To prevent this potential pitfall, it is very important to (I hate to say it) “dumb the content down a little” on your website – meaning, write for the average reader, not the expert. When we write about our business or industry, it’s our nature to write at our knowledge level – a level of 10 or higher. We need to present our knowledge in layman’s terms and limit the acronyms used so that the average reader understands us clearly.

Your competitors may look at the content on your site and think that you don’t know too much about the industry. However, your competitors aren’t the ones that are going to be making purchases from you – your customers are. Write your content for your customers and their knowledge level.

Creative WiFi Passwords

Today most businesses offer free WiFi internet access to their guests. WiFi is a great amenity to offer, and if you put a little creativity into it, you can also use it as a subtle marketing opportunity. Free WiFi is a good way to help pull people into your business, especially if you own a restaurant or coffee shop. One thing you may find at many businesses is that the WiFi is password protected. Depending on the internet service provider, building owner, or tenant’s agreement, a password may be required. If it is, have a little fun with the password.
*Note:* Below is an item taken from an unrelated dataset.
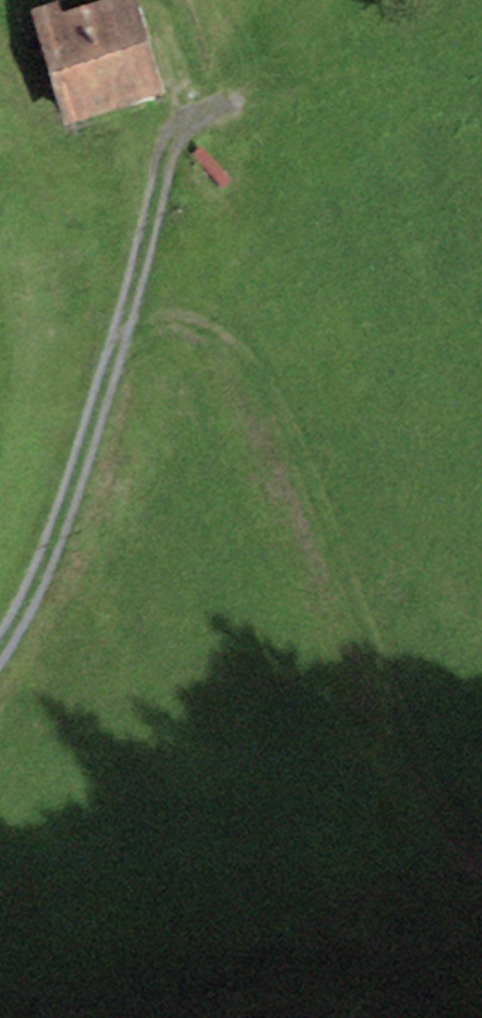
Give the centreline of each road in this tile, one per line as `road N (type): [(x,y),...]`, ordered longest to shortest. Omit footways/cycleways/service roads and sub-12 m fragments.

For example, a coffee shop here in Green Bay changes their password every few days and it usually has a tie to the current season (such as when the password was “christmascheer”) or one of their drinks (like the “americana”). Once the password was almost commanding: “drinktea”. It worked. I ordered a pot of tea and I’ve been going back nearly weekly for coffee and tea.

If you do choose to offer WiFi, change your password every now and then and have a little fun with it. You never know, you might just get someone to make a purchase.